• _Selected excerpt_:
Amstel Gold: With the cobbles behind them the peloton now moved into the Ardennes region. To many people racing in Holland means pan flat roads but the Limburg region is famous for its long and challenging climbs. Having noted the great racing thus far this year the spectators turned out for the Amstel Gold in incredible numbers to catch a glimpse of the world's elite riders battling it out. Here a new cast of characters were taking center stage. However they had to wait until the break of the day finally exhausted itself after 200 or so kms. As the doomed break hove into view the Dutch fans were elated to see their new hero, Robert Gesink, go on the offensive. He managed to create a new but small break which was immediately viewed as too dangerous. From then on attack and counter attack was the order of the day. Eventually nine riders hit the famous Cauberg climb to the finish. At the top Damiano Cunego, Frank Schleck and Alejandro Valverde were left to duel it out. Catastrophe nearly struck when the three leaders almost disappeared up the team car slip road just before the finish line. Frantically waving officials just managed to keep them on course to contest a clean sprint which was won by Cunego from Schleck and Valverde.


Rider nearly went the wrong way at the finish

A happy winner Damiano Cunego

Flèche Wallonne: Like the Ghent-Wevelgem this mid-week semi-classic is wedged between two bigger races. But like every race this spring nobody was holding back. This race is most famous for its impossibly steep Mur de Huy climb (22% in places) which is climbed three times, the last of which is to the finish. Yet again the bunch set off at a furious pace which did not prevent a good break from establishing itself. In pleasant dry conditions the pattern seemed to be set, but then at around the halfway mark the heavens opened up in true April fashion.

With the rain, the break started to fall apart while behind them the peloton smelt blood. The last remnants of the break were reeled in with 35kms to go. Attack after attack soon turned the race into small groups of bedraggled looking cyclists. On the final gut wrenching climb up the Mur de Huy Cadel Evans made a grab for victory but he was overhauled just before the line by CSC's Kim Kirchen who was churning over an unbelievable 53 x 21 gear.

Liège-Bastogne-Liège: ‘La Doyenne', the old lady, is the oldest of all the classics (first race 1892) and is one of the Five Monuments. The weather in the Ardennes can be truly horrible. It was here that the WWII Battle of the Bulge took place. It was this race that immortalised Bernard Hinault when he endured a snow storm in 1980 to win by 9 minutes 24 seconds from Hennie Kuiper.

(Dataset records)
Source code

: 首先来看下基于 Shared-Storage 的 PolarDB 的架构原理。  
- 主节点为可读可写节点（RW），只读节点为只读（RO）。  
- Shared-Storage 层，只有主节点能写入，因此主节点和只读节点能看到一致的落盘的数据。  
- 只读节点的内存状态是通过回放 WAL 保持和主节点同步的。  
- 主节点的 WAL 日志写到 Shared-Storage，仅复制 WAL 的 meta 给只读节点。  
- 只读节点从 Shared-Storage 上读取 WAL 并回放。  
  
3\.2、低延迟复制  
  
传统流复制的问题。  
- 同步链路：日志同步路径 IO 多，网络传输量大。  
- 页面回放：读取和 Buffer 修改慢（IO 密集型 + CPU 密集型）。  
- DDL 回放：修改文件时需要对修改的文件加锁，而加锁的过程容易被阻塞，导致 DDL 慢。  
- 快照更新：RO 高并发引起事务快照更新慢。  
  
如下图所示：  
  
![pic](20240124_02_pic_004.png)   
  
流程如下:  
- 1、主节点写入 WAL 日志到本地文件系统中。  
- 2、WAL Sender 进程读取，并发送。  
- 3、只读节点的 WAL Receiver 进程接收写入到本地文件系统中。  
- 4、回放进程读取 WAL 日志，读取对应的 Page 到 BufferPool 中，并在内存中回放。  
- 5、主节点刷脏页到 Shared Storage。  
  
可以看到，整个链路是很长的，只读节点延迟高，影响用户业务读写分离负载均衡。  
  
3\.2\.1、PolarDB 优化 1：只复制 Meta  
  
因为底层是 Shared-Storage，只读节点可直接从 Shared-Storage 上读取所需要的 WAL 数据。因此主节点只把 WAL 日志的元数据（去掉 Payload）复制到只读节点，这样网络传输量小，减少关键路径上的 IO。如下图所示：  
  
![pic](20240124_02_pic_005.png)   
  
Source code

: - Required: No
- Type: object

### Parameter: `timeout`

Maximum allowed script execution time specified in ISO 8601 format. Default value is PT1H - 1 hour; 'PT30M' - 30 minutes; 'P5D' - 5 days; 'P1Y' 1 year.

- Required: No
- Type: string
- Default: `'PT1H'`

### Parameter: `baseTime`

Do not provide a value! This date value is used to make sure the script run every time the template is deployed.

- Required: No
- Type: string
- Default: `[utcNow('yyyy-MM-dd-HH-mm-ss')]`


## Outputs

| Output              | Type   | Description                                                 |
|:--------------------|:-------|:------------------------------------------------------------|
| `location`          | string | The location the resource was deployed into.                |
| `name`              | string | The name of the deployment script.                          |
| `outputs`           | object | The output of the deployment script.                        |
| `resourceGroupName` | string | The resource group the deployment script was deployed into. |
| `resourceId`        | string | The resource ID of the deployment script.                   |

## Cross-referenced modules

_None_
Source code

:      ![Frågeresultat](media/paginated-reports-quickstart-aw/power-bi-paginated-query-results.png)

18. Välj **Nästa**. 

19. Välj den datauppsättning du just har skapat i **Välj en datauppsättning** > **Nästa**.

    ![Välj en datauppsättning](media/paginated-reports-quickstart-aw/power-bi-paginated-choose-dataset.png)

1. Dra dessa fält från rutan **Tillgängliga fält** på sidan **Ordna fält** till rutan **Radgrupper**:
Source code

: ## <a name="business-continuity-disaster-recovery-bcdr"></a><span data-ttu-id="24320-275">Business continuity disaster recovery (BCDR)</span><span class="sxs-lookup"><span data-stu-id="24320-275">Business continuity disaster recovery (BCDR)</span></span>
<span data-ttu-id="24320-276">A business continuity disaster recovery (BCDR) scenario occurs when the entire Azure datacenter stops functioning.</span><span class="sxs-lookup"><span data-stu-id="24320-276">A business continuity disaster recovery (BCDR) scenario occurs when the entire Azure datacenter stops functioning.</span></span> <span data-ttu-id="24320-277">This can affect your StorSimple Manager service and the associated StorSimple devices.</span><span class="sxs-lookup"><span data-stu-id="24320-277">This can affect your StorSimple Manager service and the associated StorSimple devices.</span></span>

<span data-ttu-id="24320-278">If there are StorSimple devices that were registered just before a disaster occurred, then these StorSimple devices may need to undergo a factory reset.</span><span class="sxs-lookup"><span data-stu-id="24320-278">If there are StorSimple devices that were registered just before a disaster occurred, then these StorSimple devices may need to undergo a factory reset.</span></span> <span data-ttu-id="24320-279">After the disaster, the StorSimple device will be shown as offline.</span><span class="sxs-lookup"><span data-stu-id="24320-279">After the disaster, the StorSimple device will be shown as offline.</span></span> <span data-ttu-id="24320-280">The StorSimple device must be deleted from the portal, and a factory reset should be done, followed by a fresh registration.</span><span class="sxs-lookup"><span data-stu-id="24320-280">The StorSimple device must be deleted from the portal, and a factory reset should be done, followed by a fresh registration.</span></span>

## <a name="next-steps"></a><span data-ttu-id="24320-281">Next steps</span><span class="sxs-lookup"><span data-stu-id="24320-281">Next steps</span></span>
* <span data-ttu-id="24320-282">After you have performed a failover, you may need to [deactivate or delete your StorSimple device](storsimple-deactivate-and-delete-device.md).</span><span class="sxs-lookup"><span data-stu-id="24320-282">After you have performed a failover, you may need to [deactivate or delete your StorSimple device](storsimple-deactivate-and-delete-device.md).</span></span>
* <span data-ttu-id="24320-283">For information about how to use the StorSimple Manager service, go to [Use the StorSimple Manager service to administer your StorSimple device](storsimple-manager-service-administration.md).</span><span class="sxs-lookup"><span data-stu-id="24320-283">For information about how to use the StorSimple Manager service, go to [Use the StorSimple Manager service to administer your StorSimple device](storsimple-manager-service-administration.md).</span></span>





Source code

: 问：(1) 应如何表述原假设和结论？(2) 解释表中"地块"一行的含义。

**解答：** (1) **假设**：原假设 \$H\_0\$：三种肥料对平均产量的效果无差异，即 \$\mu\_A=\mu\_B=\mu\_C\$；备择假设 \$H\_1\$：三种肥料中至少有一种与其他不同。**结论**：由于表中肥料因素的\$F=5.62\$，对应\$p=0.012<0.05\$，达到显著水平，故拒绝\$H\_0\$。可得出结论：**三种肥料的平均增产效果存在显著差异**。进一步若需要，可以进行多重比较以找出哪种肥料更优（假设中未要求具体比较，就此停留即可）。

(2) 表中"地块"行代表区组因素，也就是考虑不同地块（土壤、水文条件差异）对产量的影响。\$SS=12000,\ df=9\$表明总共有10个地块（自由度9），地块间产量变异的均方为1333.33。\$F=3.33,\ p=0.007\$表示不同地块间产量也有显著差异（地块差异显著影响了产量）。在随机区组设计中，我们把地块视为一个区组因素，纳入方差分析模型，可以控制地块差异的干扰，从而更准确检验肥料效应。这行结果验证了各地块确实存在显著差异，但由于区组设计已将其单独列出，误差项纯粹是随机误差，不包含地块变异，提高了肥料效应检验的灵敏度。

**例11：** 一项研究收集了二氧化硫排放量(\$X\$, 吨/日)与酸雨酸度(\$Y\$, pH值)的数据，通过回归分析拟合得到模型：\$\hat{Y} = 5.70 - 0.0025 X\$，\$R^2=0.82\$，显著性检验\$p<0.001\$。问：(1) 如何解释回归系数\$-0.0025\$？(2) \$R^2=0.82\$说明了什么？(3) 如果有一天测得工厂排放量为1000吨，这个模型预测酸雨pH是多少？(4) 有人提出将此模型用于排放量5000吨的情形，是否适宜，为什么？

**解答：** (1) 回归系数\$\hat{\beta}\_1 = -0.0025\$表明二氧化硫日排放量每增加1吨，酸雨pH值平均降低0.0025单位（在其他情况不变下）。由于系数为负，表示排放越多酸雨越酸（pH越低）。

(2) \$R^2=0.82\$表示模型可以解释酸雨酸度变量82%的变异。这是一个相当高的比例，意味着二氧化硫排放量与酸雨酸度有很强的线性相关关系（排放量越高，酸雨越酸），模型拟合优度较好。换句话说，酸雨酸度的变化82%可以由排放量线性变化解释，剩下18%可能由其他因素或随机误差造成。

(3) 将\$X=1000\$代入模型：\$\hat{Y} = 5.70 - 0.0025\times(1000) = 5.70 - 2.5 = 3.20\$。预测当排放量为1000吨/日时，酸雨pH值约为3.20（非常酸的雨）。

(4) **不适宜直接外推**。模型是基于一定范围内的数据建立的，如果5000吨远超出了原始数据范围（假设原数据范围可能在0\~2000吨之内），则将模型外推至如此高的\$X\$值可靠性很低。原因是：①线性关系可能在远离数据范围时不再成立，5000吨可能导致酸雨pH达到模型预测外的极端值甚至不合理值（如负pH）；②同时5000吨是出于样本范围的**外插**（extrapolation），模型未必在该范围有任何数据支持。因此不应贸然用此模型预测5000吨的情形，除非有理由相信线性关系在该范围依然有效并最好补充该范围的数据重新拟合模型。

• _Set of tasks_:
(1) List every rider named in the spring classics text, giving each name once.
(2) Filter the rows down to every line containing the string "After", matching case exactly, and copy those lines.

• _Answers_:
(1)
Robert Gesink
Damiano Cunego
Frank Schleck
Alejandro Valverde
Cadel Evans
Kim Kirchen
Bernard Hinault
Hennie Kuiper

(2)
<span data-ttu-id="24320-278">If there are StorSimple devices that were registered just before a disaster occurred, then these StorSimple devices may need to undergo a factory reset.</span><span class="sxs-lookup"><span data-stu-id="24320-278">If there are StorSimple devices that were registered just before a disaster occurred, then these StorSimple devices may need to undergo a factory reset.</span></span> <span data-ttu-id="24320-279">After the disaster, the StorSimple device will be shown as offline.</span><span class="sxs-lookup"><span data-stu-id="24320-279">After the disaster, the StorSimple device will be shown as offline.</span></span> <span data-ttu-id="24320-280">The StorSimple device must be deleted from the portal, and a factory reset should be done, followed by a fresh registration.</span><span class="sxs-lookup"><span data-stu-id="24320-280">The StorSimple device must be deleted from the portal, and a factory reset should be done, followed by a fresh registration.</span></span>
* <span data-ttu-id="24320-282">After you have performed a failover, you may need to [deactivate or delete your StorSimple device](storsimple-deactivate-and-delete-device.md).</span><span class="sxs-lookup"><span data-stu-id="24320-282">After you have performed a failover, you may need to [deactivate or delete your StorSimple device](storsimple-deactivate-and-delete-device.md).</span></span>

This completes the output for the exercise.